The much-discussed meeting between president Trump and the ESA occurred yesterday and was opened by a montage of violent scenes, taken from a number of popular games - mainly from a few years ago. The montage was then posted to the official White House YouTube channel, where it still sits, somewhat at odds with the usual content of Trump speaking on various topics.
The montage, which had no regard for context and mixed up plot-specific cutscenes with more open world gameplay, is at least an impressive compilation of some pretty visceral stuff. It was shown to those at the meeting, which included ESA and ESRB representatives as well as campaigners against video game violence - notably from the Parents Television Council - a long-running, pro-censorship, conservative group.

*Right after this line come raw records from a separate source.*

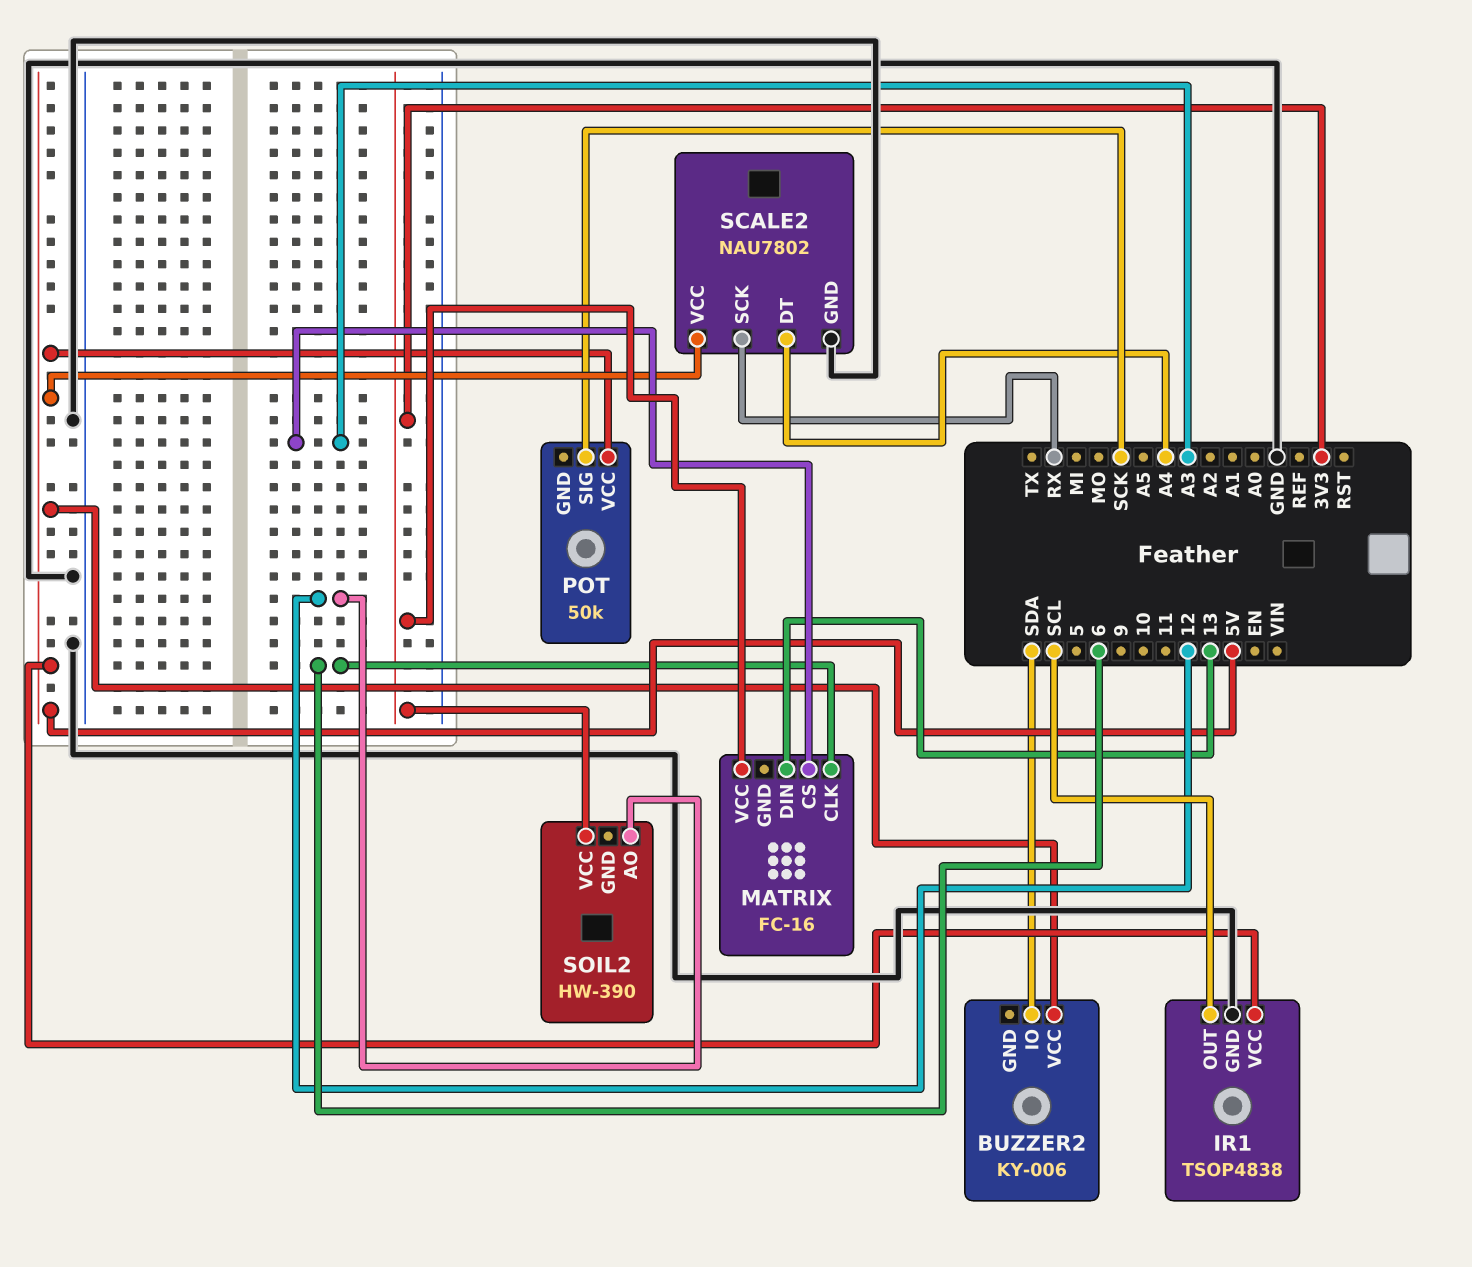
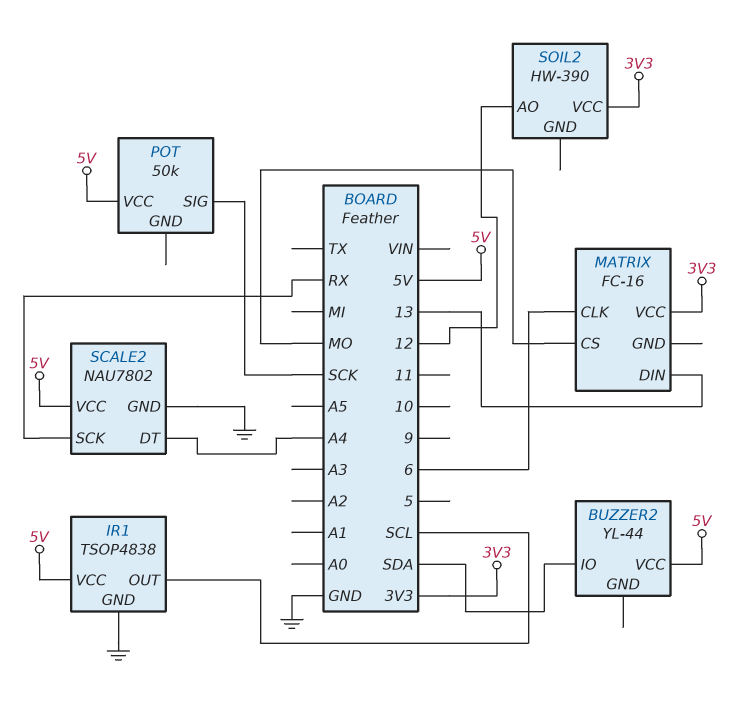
BUZZER2: KY-006 -> YL-44
MATRIX pin CS: A3 -> MO

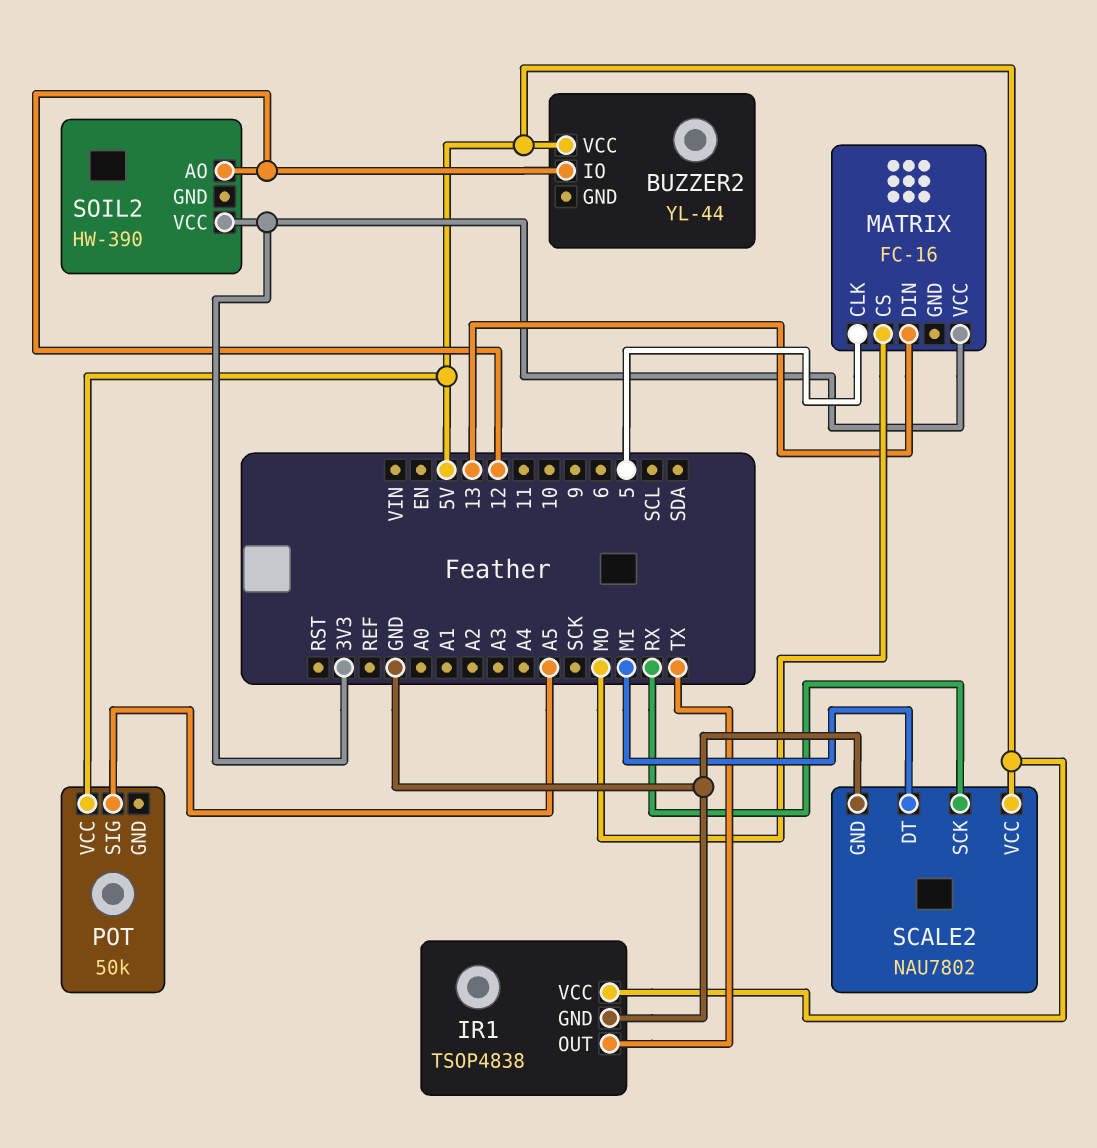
BUZZER2 pin IO: SDA -> 12
IR1 pin OUT: SCL -> TX
MATRIX pin CLK: 6 -> 5
POT pin SIG: SCK -> A5
SCALE2 pin DT: A4 -> MI

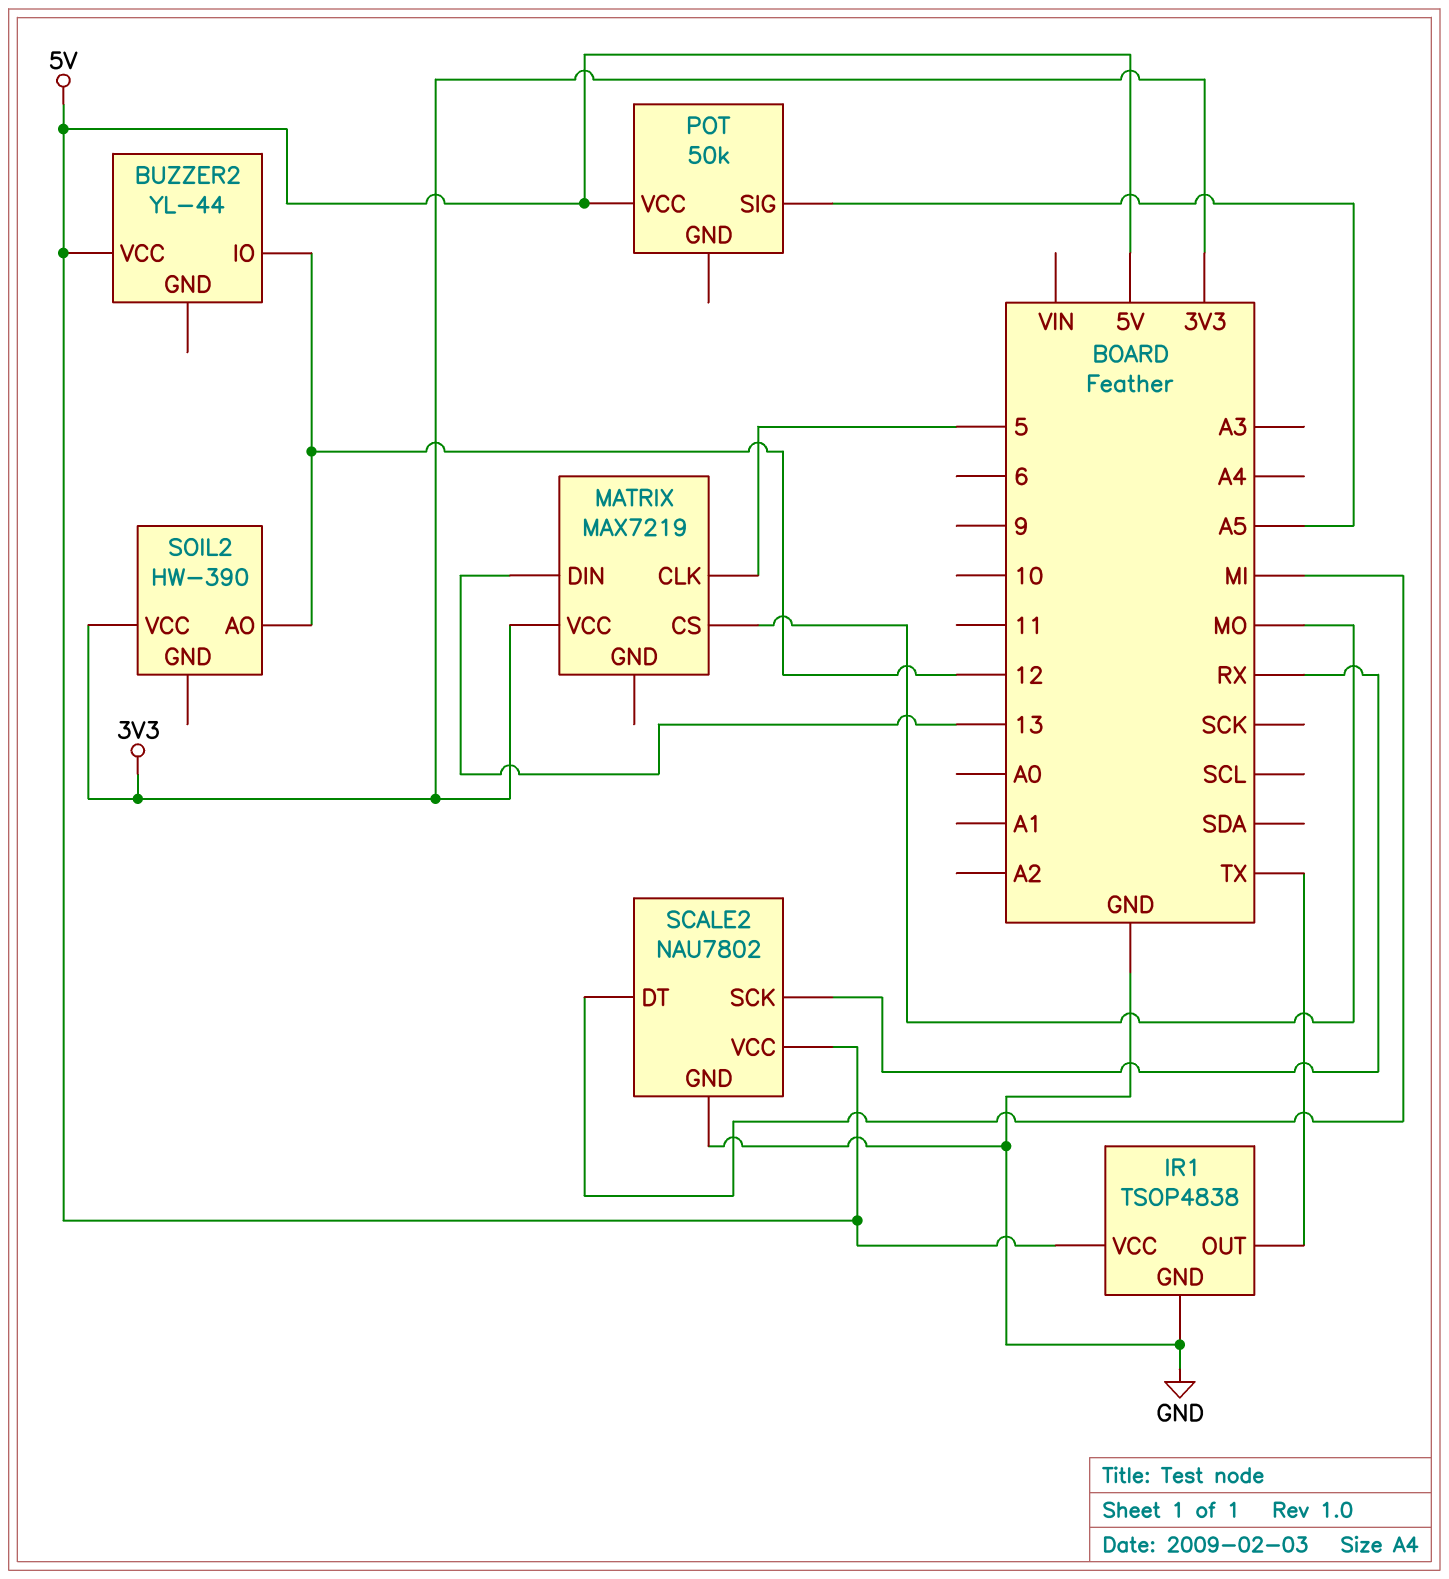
MATRIX: FC-16 -> MAX7219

The ESA said in a prepared statement: 'We discussed the numerous scientific studies establishing that there is no connection between video games and violence, First Amendment protection of video games, and how our industry’s rating system effectively helps parents make informed entertainment choices. We appreciate the President’s receptive and comprehensive approach to this discussion.'
Rolling Stone reported that the meeting felt like an opening for a longer process of debate, although nothing official has been announced in this respect.
The Trump administration may not have reached out to anyone to organise this meeting before announcing it, but it did come together with surprising speed. Whether the ESA should have been drawn into such a debate, given the clear First Amendment status of video games inevitably makes any actual attempt to change or curtail their content a non-starter.

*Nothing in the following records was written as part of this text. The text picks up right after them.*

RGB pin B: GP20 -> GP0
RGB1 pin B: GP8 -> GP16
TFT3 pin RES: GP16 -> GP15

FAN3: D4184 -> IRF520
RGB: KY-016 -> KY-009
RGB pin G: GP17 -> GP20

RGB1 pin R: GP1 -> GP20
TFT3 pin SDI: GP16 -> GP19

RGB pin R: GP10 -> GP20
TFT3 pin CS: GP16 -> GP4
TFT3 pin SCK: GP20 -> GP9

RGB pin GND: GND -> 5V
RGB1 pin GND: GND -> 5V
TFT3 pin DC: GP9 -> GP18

"They started by showing some violent video games and [Trump] was pointing out how violent those scenes were. I think for many of us there, there was a shocked silence," said Melissa Henson, a spokesperson for the Parents Television Council. "Those from the video game industry were quick to defend, saying they were meant for a mature audience and that they weren't intended for kids to see." Rolling Stone reported.
Once again the whole debate falls back on the usual 'won't anyone think of the children' line. As if society should censor everything that could possibly be considered harmful for an eight-year-old. The industry has been through this all a umpteen times, and the results are always the same - blame is attributed without proof - and then everyone gets back to work as usual.